Gutierrez’s parents and closest friends are the glue that holds glaive together, his growth in songwriting can be attributed to their influence in the bridge between child and man. For it is the iPod belonging to Gutierrez’s father that introduced his son to radio pop.

A recent obsession with the British side of his family sprung from the Britpop band recommendations of his mother, who is from the Lake District. On a trip to the Cotswolds with long-time collaborator kurtains, they watched Oasis: Supersonic together.

Upon dissection, his selections share one recurring characteristic that connects the divide - genius song writing. He credits Slaughter Beach, Dog’s indie rock hit “104 Degrees” as the reason behind his love of Haruki Murakami books. Babyface Ray & 42 Dugg’s “Ron Artest” gave new impetus to that winning feeling.

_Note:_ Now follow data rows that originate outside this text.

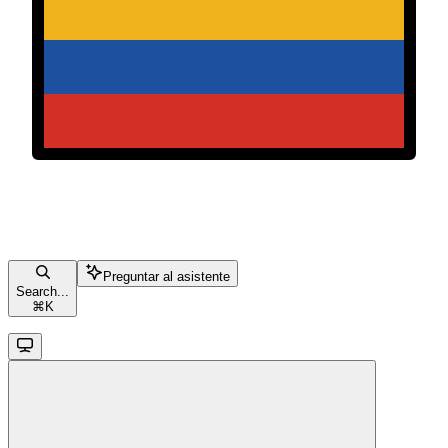
Preguntar al asistente
Search...
⌘
K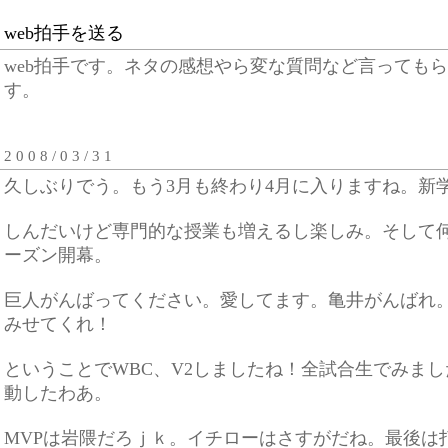
web拍手を送る
web拍手です。ネタの感想やら変な質問など言っても
す。
2 0 0 8 / 0 3 / 3 1
久しぶりでう。もう3月も終わり4月に入りますね。新
しんだいけど専門的な授業も増えるし楽しみ。そして
ーズン開幕。
巨人がんばってください。愛してます。亀井がんばれ
みせてくれ！
ということでWBC、V2しましたね！全試合生でみま
動したわあ。
MVPは岩隈だろｊｋ。イチローはさすがだね。最後は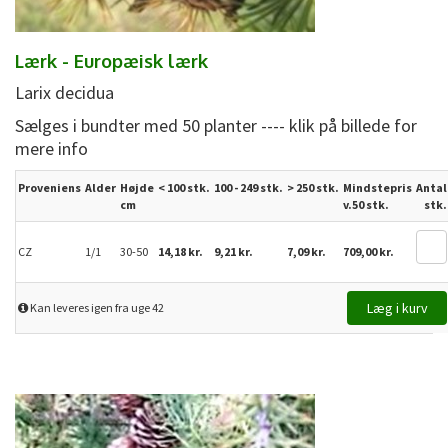
Lærk - Europæisk lærk
Larix decidua
Sælges i bundter med 50 planter ---- klik på billede for
mere info
Proveniens
Alder
Højde
< 100 stk.
100 - 249 stk.
>
250
stk.
Mindstepris
Antal
cm
v.50 stk.
stk.
CZ
1/1
30-50
14,18 kr.
9,21 kr.
7,09 kr.
709,00 kr.
Kan leveres igen fra uge 42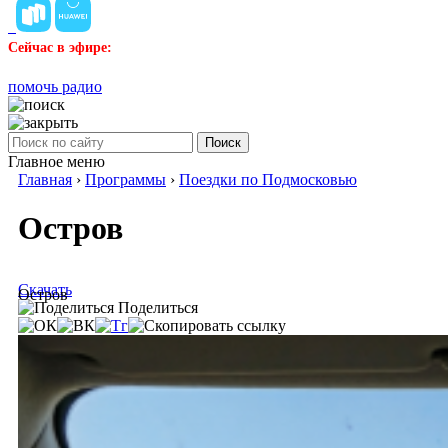
Сейчас в эфире:
помочь радио
Поиск
Главное меню
Главная
›
Программы
›
Поездки по Подмосковью
Остров
Скачать
Остров
Поделиться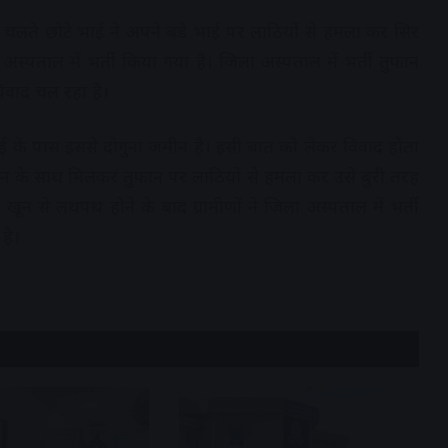
चलते छोटे भाई ने अपने बड़े भाई पर लाठियों से हमला कर सिर
अस्पताल में भर्ती किया गया है। जिला अस्पताल में भर्ती तुफान
िवाद चल रहा है।
 के पास इससे दोगुना जमीन है। इसी बात को लेकर विवाद होता
 भुवन के साथ मिलकर तुफान पर लाठियों से हमला कर उसे बुरी तरह
खून से लथपथ होने के बाद ग्रामीणों ने जिला अस्पताल में भर्ती
है।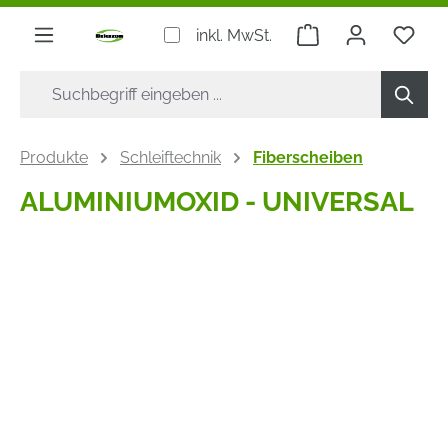
alt springen
Warenkorb enthäl
inkl. MwSt.
Produkte
Schleiftechnik
Fiberscheiben
ALUMINIUMOXID - UNIVERSAL
Bildergalerie überspringen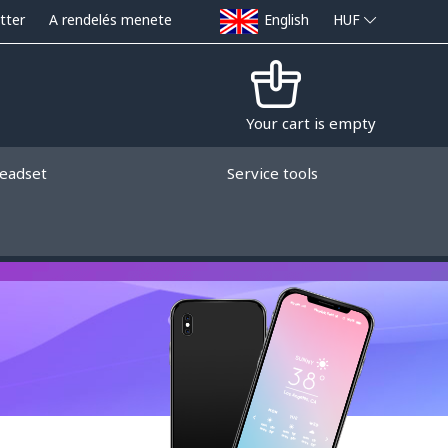
tter
A rendelés menete
English
HUF
Your cart is empty
eadset
Service tools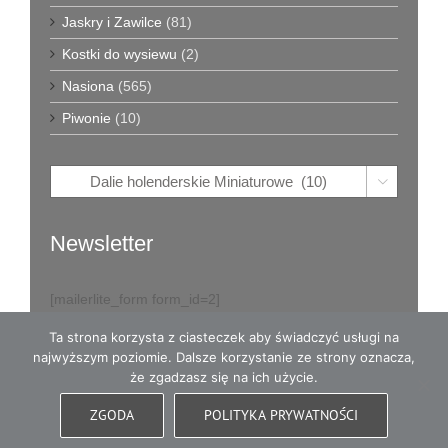
Jaskry i Zawilce
(81)
Kostki do wysiewu
(2)
Nasiona
(565)
Piwonie
(10)

Newsletter
[mailerlite_form form_id=2]
Ta strona korzysta z ciasteczek aby świadczyć usługi na
najwyższym poziomie. Dalsze korzystanie ze strony oznacza,
że zgadzasz się na ich użycie.
© Copyright
2026
Eva w Ogrodzie - karpy dalii i dużo więcej
- All
ZGODA
POLITYKA PRYWATNOŚCI
Rights Reserved
|
Opieka witryny: WordCare™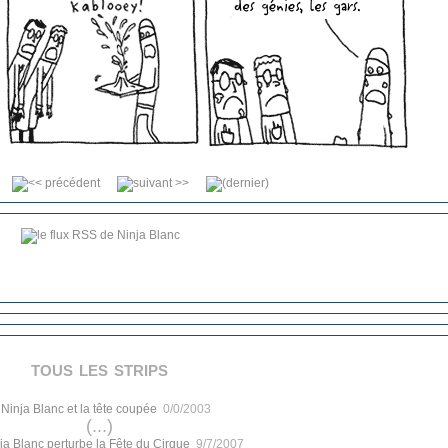
tous les strips
.
Ninja Blanc et la tête coupée
0/0/2003
(...)
ja Blanc perturbe la Fête du Cirque
9/7/2007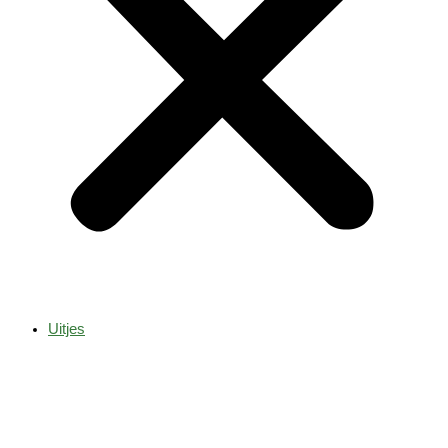
Uitjes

While the cogs are in motion for glaive’s next album, though very much so in its infancy, Gutierrez recognises his evolution. He admits that before Y’all, he could never really put into words his exact feelings, that maybe he just didn't have the emotional intelligence to say exactly what he meant

“Post Y'all, I've made a lot of more fun songs, because I'm having more fun in life. I love ‘Veni Vidi Vici’. There's some bars in that album that I think are so crazy. ‘It Is What It Is’, the verse where I go, “Michelle Yeoh, I couldn't cope, it's all happening at once.”